The result of the modelling exercise is a current annual protection gap of USD 153 billion, assuming an average catastrophe loss year. In absolute terms, the US, Japan and China account for more than half of that, with a combined insurance shortfall of USD 81 billion. In emerging markets, on average 80-100% of economic losses are uninsured, which means that natural hazards could significantly deplete resources of smaller and more vulnerable economies.

"The greatest extent of underinsurance is in the world's largest three economies," says Kurt Karl, Chief Economist at Swiss Re. "Earthquake risk makes up the majority of the gap in the US and Japan. There are areas of high property value concentrations in both, a large amount of which is uninsured against earthquake risk, despite the relatively high frequency of quakes." In China, the main threats are floods in major industrial zones with high population and property values.

Underinsurance against other property risks

Property is at risk from perils other than natural catastrophes. These "general property risks" include fire, water damage, and burglary, etc. Many countries are underinsured for these risks relative to their peers with similar income levels. Using these higher insured countries as a benchmark for less insured ones, the study finds an additional significant protection gap of
USD 68 billion for these general property risks. Among the countries most underinsured are many high-growth economies. Here, while a rapidly growing middle class has been accumulating substantial new wealth, insurance buying still lags. An increase in asset values without a concurrent increase in take-up of insurance could lead to yet further underinsurance.

The estimated underinsurance for general property risk is conservative as it implies a zero protection gap in highly insured countries, which is not the case. There is still plenty of uninsured property arising from incumbent and recently emerging risks such as cyber and contingent business interruption.

Adding the general property risk number to the modelled natural catastrophe- related losses suggests a global property protection gap of USD 221 billion per annum. That's the level of expected claims which could have been pre- funded by a wider risk community rather than inflicting financial hardship on individual families, corporations and government entities.

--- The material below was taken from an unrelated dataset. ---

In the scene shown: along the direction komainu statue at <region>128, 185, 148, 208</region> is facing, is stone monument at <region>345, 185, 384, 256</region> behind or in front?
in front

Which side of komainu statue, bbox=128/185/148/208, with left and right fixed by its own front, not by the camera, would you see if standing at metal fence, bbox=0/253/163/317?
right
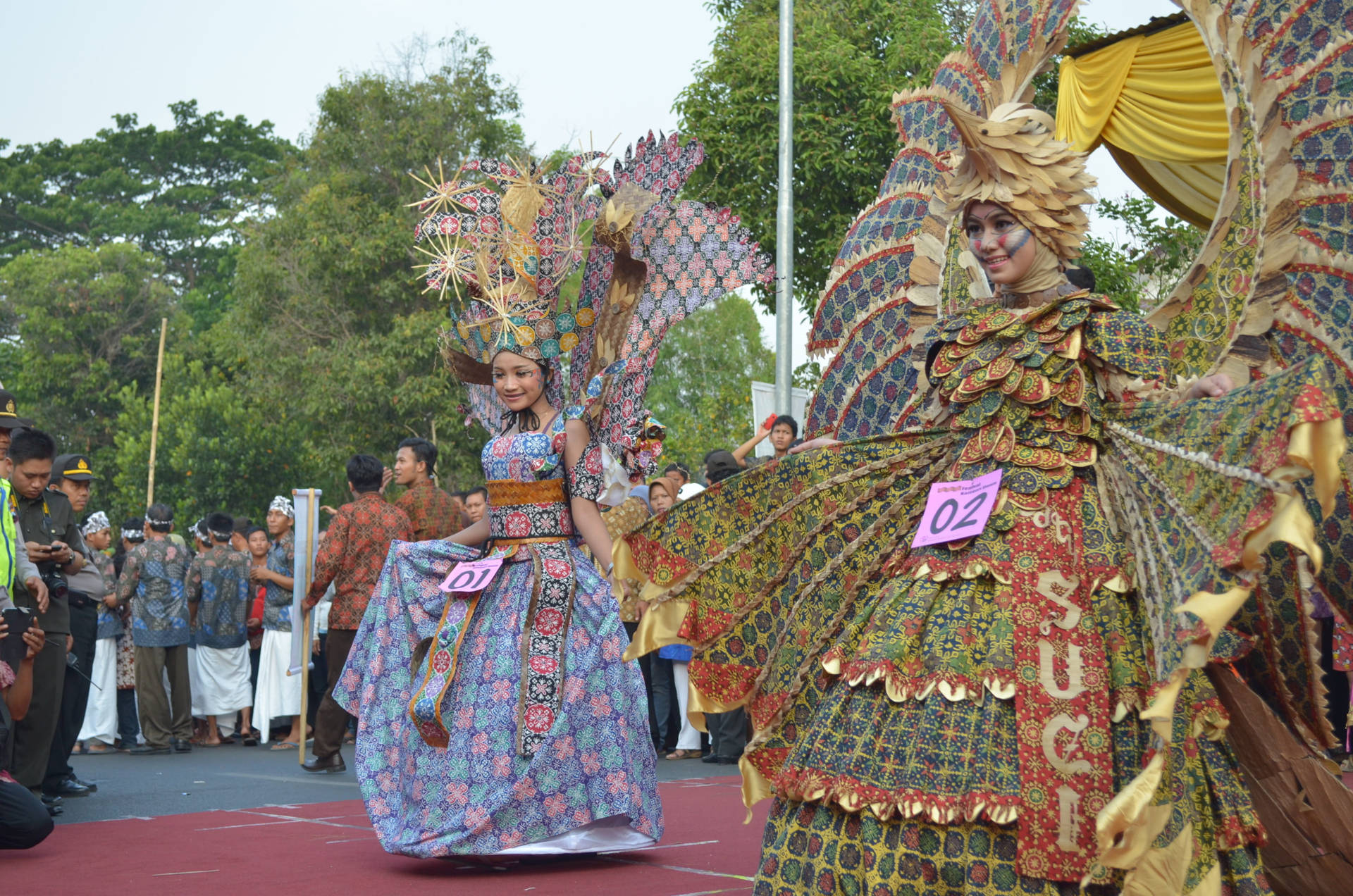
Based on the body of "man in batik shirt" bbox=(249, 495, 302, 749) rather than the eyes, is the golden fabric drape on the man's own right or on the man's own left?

Closing the underinsurance gap

There are different reasons for underinsurance, including factors like perception of risk, insurance knowledge, affordability, reliance on government post-disaster relief, lack of trust in insurers, and limited access and ease of doing business. Undervaluation of assets due to lack of information and awareness is another contributing factor. Certain risks – such as some peak natural catastrophe, terrorism, cyber or contingent business interruption risks – can challenge the bounds of insurability.

The challenge for the insurance industry is to focus on the needs of those who are totally uninsured or insufficiently insured. Closing the underinsurance gap will require that the industry continues to develop data and analytical tools to track the evolving landscape of new risks and exposures, not only of natural catastrophes, but also of perils that are difficult to quantify such as terrorism, cyber, and supply chain risks. Further innovation in products, processes, and distribution are needed to reach previously uninsured consumers and risks.

Insurers cannot act alone. They require supportive regulatory environments, risk information and, in specific cases such as terrorism or high-risk flood zones, government involvement to extend coverage capacity. Successfully addressing property underinsurance requires a coordinated effort and innovative thinking by both the public and private sectors.